Le Centre canadien de politiques alternatives faisait remarquer en début d’année que les 100 PDG les mieux payés du Canada ont reçu en moyenne 14,9 millions $ en 2022, soit 246 fois plus que le travailleur moyen. Cette somme représente plus du double de ce que les PDG recevaient en 2008 (soit 7,4 millions $) lorsque les premiers calculs ont été publiés.

Dans cette même ligne de pensée, un nouveau rapport d’Oxfam révélait ce mois-ci que la fortune des cinq hommes les plus riches du monde a plus que doublé depuis 2020, passant de 405 milliards $ à 869 milliards $, tandis que cinq des huit milliards d’humains se sont appauvris.

À l’occasion du Forum économique mondial qui se tenait à la mi-janvier à Davos en Suisse, 260 milliardaires, dont six du Canada, lançaient un appel, Proud to pay more, à l’élite économique et politique du monde entier. Ils ont demandé pour la troisième année consécutive que les dirigeants de la planète mettent en place un impôt sur la fortune.

Pour appuyer leur demande, ils ont fait valoir aux représen- tants élus des principales économies du monde que les conséquences de ne pas prendre de mesures pour lutter contre la montée spectaculaire des inégalités économiques seront toujours plus catastrophiques pour la société.
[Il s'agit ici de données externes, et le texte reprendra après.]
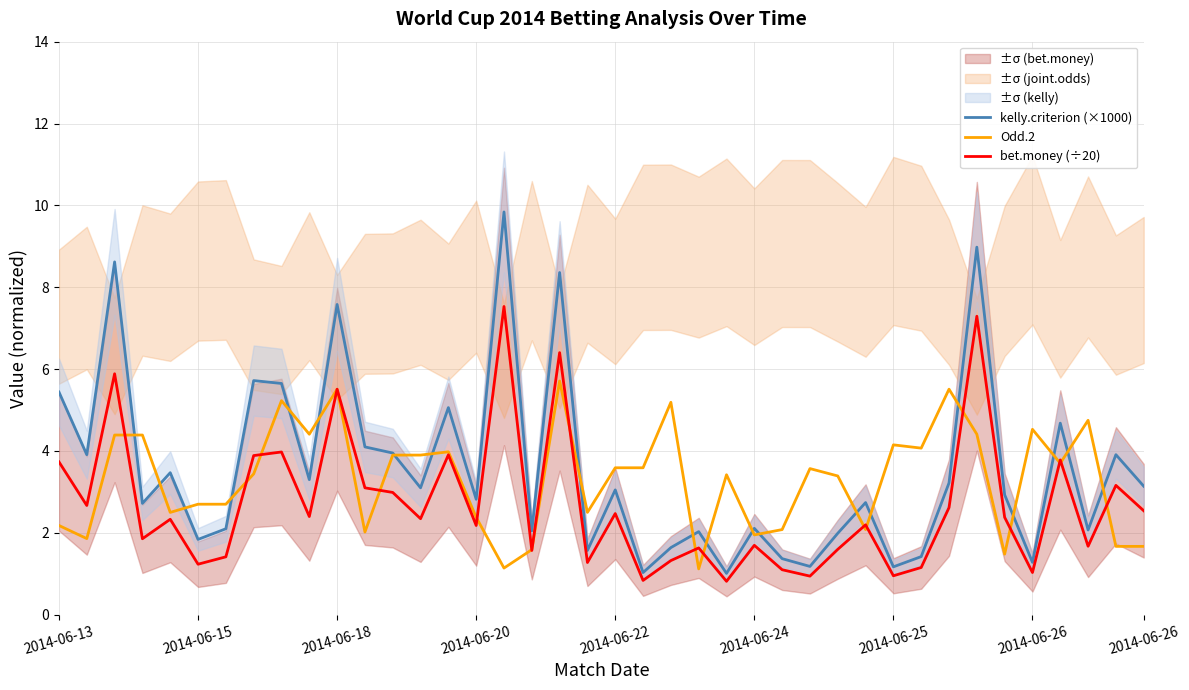

What is the difference between the Odd.2 values at 2014-06-24 and 2014-06-26?

2.5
Ils affirment que le coût des inégalités pour la stabilité éco- nomique, sociétale et écologique augmente de jour en jour. Ils insistent sur le besoin d’agir de toute urgence, ajoutant que tout retard renforce le dangereux statu quo économique, menace nos normes démocratiques et rejette la responsabilité d’agir sur nos enfants et petits-enfants.

Le Canada n’est pas exempt des conséquences des inégalités économiques. Il y aurait au moins 235 000 Canadiens qui sont sans abri. D’ailleurs le nombre n’a cessé d’augmenter depuis la pandémie. Les conditions de vie des personnes sans logement ou dans un logement précaire se détériorent, tandis que la capacité des refuges n’augmente pas au même rythme que le besoin.

Les problèmes de santé mentale, les drogues toxiques, les violences basées sur le genre et, évidemment, l’accès au logement qui devient de moins en moins abordable, aggravent les crises sociales qui mènent, entre autres, à des campements de fortune de plus en plus nombreux au pays.

Bref, reconnaissons-le franchement, le statu quo économique n’est pas tenable car il menace la stabilité politique et sociale du pays. Et au fond, la préoccupation soulignée par 260 milliardaires n’est qu’une simple question de conscience et de compassion humaines. Et c’est la raison pour laquelle il nous revient soit d’agir soit de continuer à vivre dans une société où les inégalités économiques minent indiscutablement la dignité humaine de nos semblables, ceux et celles qu’à un autre temps nous appelions nos sœurs et nos frères.